The medicine works by using a base editor to shut down a gene that raises blood LDL cholesterol levels. The medicine consists of two RNA molecules in a fat bubble. After the drug is infused into a patient’s bloodstream, it goes to the liver and enters liver cells. One RNA molecule signals the liver cells to build a protein that will act as a base editor. The other RNA molecule steers the base editor to the right spot in the DNA. Together, these molecules target the PCSK9 gene and shut it down. The fat bubble and RNA molecules then degrade in the body. Student diagrams should show these processes.
3. What are possible benefits of VERVE-101 based on the clinical trials highlighted in the article?
At the two higher doses, levels of LDL cholesterol in the patients’ blood dropped considerably and held steady at those lower concentrations. That may mean that the drug could someday be taken once to lower LDL cholesterol and decrease the risk of severe heart disease.
4. What are some possible risks of VERVE-101, based on the clinical trials highlighted in the article?
The medicine may not be safe, as two of the patients experienced heart-related problems after the trial: one heart attack and one heart failure. Both patients already had heart disease. Another risk of gene-editing medicines is that unintentional edits to genes not targeted by the medicine could occur, possibly leading to cancer.
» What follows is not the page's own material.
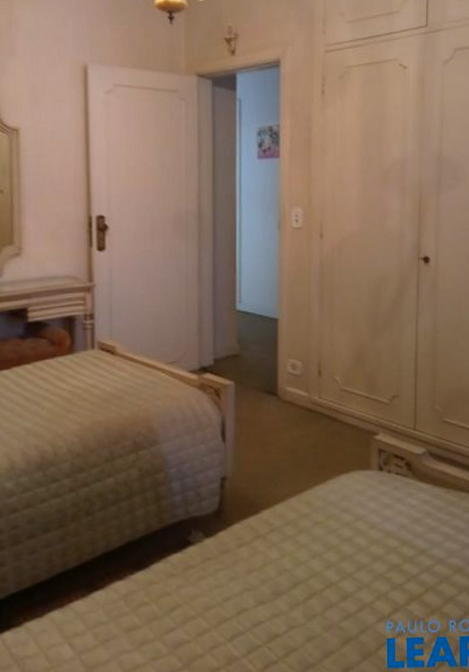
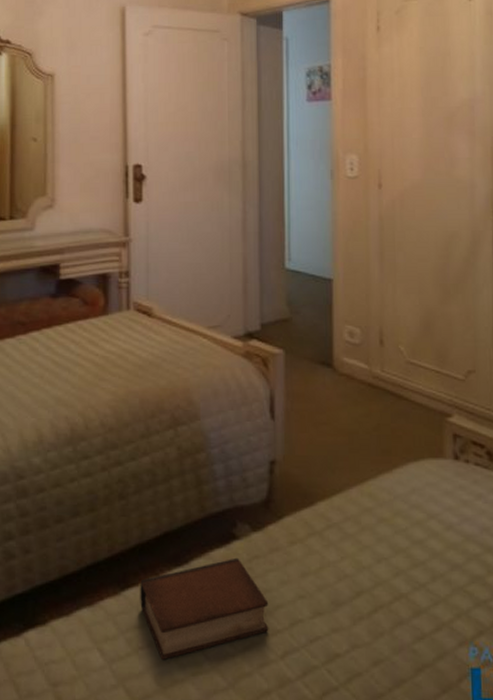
book: none [106,560,219,650] -> present [140,557,269,661]

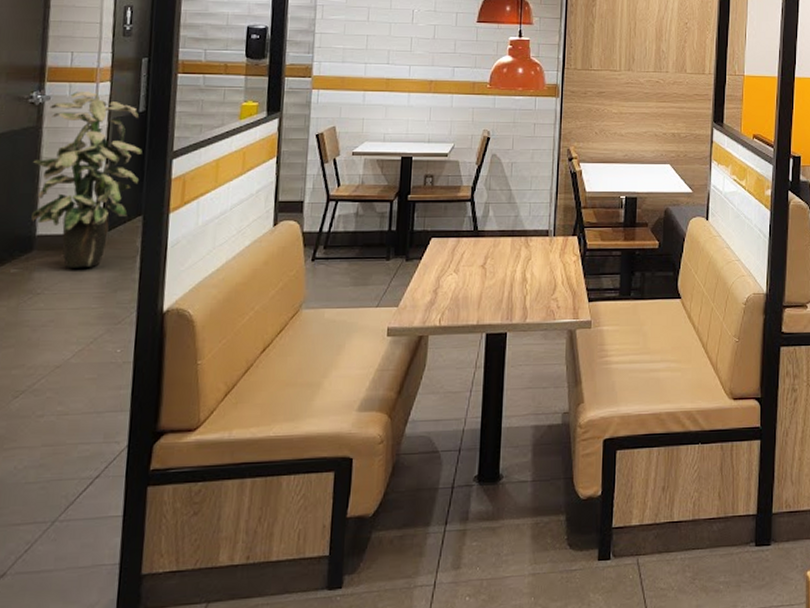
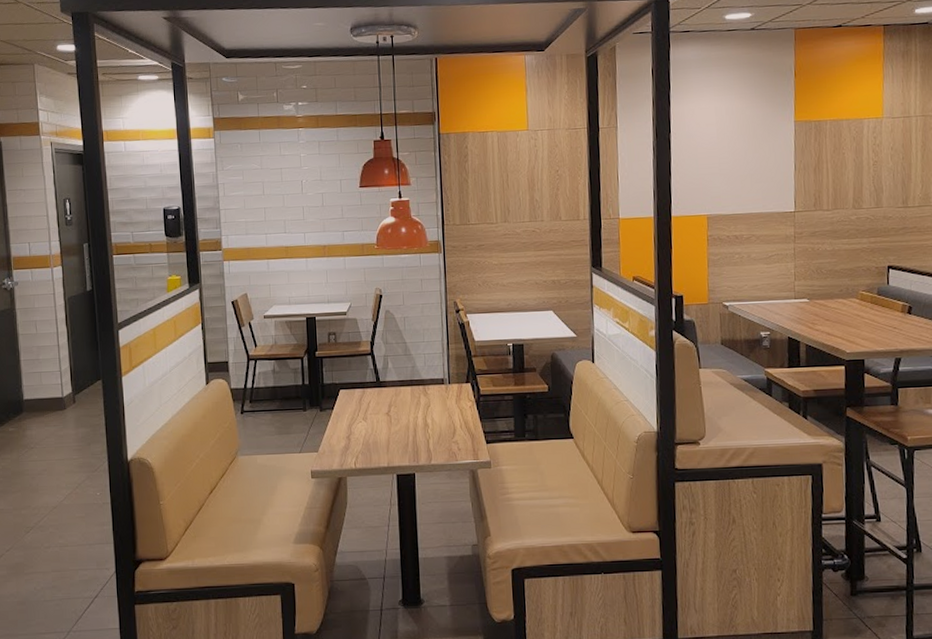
indoor plant: present [31,92,142,269] -> none [13,276,94,427]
5. What are the next steps involved in the process of getting VERVE-101 out to people who need it? Why are these steps necessary?
More trials are needed so that scientists can continue to investigate possible risks and side effects of the medicine. The next trials should include patients that don’t have advanced heart disease, to minimize risk of heart attacks during the trial. Trials should focus on the two higher doses of the medicine, which corresponded to a notable drop in LDL levels in the first trial.